The rate constant `k`, for the reaction `N_(2)O_(5)(g) rarr 2NO_(2) (g) + (1)/(2) O_(2)(g)` is `2.3 xx 10^(-2) s^(-1)`. Which equation given below describes the change of `[N_(2)O_(5)]` with time ? `[N_(2)O_(5)]_(0)` and `[N_(2)O_(5)]_(t)` correspond to concentration of `N_(2)O_(5)` initially and at time, `t` ?

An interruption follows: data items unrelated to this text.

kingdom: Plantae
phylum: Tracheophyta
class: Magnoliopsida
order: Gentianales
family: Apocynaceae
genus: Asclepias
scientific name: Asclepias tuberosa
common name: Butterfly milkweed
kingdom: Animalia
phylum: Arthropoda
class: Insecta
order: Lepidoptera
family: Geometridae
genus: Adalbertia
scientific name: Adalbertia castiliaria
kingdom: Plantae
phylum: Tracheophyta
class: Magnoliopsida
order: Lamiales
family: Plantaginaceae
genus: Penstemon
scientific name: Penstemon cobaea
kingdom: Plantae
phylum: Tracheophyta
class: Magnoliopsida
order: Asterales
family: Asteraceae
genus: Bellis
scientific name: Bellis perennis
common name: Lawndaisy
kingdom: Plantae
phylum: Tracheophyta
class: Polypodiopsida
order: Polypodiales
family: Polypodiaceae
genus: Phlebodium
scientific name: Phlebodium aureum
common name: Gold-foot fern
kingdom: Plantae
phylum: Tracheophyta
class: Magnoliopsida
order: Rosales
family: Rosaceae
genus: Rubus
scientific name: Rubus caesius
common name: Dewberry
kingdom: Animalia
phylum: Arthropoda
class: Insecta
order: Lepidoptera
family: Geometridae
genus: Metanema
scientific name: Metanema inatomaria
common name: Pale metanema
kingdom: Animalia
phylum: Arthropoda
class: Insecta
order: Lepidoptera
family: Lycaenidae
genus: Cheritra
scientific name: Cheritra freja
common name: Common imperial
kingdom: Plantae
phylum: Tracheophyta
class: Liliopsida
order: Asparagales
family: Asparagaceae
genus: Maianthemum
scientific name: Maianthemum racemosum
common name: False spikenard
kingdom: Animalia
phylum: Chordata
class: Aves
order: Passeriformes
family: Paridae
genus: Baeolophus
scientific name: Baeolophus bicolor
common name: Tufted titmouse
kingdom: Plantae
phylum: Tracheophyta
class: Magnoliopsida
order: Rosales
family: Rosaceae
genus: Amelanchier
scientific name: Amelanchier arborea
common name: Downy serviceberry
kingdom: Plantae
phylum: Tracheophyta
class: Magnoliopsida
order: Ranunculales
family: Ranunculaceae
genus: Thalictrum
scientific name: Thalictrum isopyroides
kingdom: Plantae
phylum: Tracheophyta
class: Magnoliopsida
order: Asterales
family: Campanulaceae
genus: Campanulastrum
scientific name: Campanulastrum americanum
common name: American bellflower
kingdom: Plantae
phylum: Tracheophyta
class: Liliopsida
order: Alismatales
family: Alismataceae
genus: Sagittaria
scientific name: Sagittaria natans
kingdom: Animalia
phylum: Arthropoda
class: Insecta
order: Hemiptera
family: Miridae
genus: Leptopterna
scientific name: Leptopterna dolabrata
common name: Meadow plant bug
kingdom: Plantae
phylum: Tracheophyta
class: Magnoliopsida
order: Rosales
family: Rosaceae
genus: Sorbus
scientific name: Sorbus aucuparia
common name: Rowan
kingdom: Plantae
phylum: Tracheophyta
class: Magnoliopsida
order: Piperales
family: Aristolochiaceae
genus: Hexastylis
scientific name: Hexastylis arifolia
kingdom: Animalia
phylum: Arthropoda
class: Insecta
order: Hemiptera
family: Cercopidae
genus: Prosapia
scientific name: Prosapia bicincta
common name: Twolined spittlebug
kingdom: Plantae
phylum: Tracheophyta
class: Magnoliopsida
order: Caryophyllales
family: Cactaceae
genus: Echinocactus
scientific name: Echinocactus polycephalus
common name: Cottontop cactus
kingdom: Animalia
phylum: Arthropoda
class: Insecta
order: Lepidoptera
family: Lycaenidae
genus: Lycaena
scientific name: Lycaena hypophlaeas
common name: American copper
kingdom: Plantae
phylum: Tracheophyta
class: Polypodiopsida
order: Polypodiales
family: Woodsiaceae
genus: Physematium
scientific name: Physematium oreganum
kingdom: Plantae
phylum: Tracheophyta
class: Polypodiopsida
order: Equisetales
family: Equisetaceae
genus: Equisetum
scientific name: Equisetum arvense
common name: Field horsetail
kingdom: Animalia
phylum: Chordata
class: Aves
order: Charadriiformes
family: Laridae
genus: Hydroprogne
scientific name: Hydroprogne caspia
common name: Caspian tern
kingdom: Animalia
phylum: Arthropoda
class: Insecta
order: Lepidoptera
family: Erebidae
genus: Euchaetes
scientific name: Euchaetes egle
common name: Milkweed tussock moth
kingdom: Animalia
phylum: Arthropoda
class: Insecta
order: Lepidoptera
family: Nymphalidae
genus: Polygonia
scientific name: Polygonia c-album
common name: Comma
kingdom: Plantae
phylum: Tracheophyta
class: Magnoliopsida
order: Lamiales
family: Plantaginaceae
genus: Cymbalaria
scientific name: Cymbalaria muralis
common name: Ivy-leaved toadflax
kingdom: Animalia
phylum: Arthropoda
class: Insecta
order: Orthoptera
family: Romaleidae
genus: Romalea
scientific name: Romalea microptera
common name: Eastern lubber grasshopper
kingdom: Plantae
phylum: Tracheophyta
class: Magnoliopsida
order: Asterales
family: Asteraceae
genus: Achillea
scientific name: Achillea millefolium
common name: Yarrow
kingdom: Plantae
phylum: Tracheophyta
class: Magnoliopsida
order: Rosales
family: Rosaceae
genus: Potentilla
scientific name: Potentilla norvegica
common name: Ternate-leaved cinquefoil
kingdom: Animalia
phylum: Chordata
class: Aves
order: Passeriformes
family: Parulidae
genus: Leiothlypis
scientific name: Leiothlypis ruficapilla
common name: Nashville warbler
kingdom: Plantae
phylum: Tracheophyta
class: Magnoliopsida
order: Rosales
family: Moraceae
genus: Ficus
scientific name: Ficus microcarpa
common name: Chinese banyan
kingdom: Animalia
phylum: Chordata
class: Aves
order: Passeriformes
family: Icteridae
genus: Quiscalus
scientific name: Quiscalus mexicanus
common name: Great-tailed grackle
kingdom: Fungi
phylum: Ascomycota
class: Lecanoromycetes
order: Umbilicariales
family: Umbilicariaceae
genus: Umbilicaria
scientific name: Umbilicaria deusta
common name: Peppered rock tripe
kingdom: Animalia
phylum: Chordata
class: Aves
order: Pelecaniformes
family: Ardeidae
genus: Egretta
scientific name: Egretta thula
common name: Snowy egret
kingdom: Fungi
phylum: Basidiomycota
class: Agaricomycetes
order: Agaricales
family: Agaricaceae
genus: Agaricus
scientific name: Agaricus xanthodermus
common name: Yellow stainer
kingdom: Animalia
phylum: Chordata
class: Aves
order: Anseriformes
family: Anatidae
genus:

To solve the problem, we need to derive the equation that describes the change in concentration of \( N_2O_5 \) with time for a first-order reaction. The reaction given is: \[ N_2O_5(g) \rightarrow 2NO_2(g) + \frac{1}{2}O_2(g) \] ### Step-by-Step Solution: 1. **Identify the Order of the Reaction**: The rate constant \( k \) is given as \( 2.3 \times 10^{-2} \, s^{-1} \). The unit \( s^{-1} \) indicates that this is a first-order reaction. 2. **Write the Integrated Rate Law for a First-Order Reaction**: The integrated rate law for a first-order reaction is given by the equation: \[ \ln \left( \frac{[A]_t}{[A]_0} \right) = -kt \] where: - \( [A]_t \) is the concentration of the reactant at time \( t \), - \( [A]_0 \) is the initial concentration of the reactant, - \( k \) is the rate constant, - \( t \) is time. 3. **Rearranging the Equation**: We can rearrange the equation to express \( [A]_t \): \[ [A]_t = [A]_0 e^{-kt} \] For our specific case, substituting \( [A] \) with \( [N_2O_5] \): \[ [N_2O_5]_t = [N_2O_5]_0 e^{-kt} \] 4. **Expressing in Terms of Natural Logarithm**: Alternatively, we can express it in logarithmic form: \[ \ln [N_2O_5]_t = \ln [N_2O_5]_0 - kt \] 5. **Final Equation**: Thus, the equation that describes the change of \( [N_2O_5] \) with time is: \[ [N_2O_5]_t = [N_2O_5]_0 e^{-kt} \] ### Conclusion: The correct equation that describes the change in concentration of \( N_2O_5 \) with time is: \[ [N_2O_5]_t = [N_2O_5]_0 e^{-kt} \]